Many of the performance tuning techniques discussed here (e.g., minimizing the number of state changes and disabling features that are not required) are a good idea no matter what system you are targeting. Other tuning techniques are specific to particular system. OpenGL implementations vary widely, so inexpensive commands on one platform may be expensive on another. For example, before you sort your database based on state changes, you need to determine which state changes are the most expensive for each system on which you are interested in running.
In addition, you may want to modify the behavior of your program depending on which modes are fast. This is especially important for programs that must run faster than a particular frame rate. Features may need to be disabled in order to maintain interactivity. For example, if a particular texture mapping environment is slow on one of your target systems, you may need to disable texture mapping or change the texture environment whenever your program is running on that platform.
Before you can tune your program for each of the target platforms, you need to characterize those platforms' performance. This is not always straightforward. Often a particular device is able to accelerate certain features, but not all at the same time. Thus it is important to test the performance for combinations of features that you will be using. For example, a graphics adapter may accelerate texture mapping but only for certain texture parameters and texture environment settings. Even if all texture modes are accelerated, experimentation will be required to see how many textures you can use at once without causing the adapter to page textures in and out of the local memory.
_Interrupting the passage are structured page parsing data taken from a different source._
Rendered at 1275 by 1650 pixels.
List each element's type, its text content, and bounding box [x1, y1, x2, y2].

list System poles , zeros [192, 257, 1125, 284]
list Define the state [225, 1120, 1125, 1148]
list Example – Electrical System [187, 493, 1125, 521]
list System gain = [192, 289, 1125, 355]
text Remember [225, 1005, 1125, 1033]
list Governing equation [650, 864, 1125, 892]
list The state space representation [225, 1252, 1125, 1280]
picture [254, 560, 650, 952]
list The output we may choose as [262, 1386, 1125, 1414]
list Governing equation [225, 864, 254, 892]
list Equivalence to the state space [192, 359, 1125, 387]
An even more complicated situation arises if the graphics adapter has a shared pool of memory that is allocated to several tasks. For example, the adapter may not have a framebuffer deep enough to contain a depth buffer and a stencil buffer. In this case, the adapter would be able to accelerate both depth buffering and stenciling but not at the same time. Or perhaps, depth buffering and stenciling can both be accelerated but only for certain stencil buffer depths.
Typically, per-platform testing is done at initialization time. You should do some trial runs through your data with different combinations of state settings and calculate the time it takes to render in each case. You may want to save the results in a file so your program does not have to do this each time it starts up. You can find an example of how to measure the performance of particular OpenGL operations and save the results using the isfast program on the web site.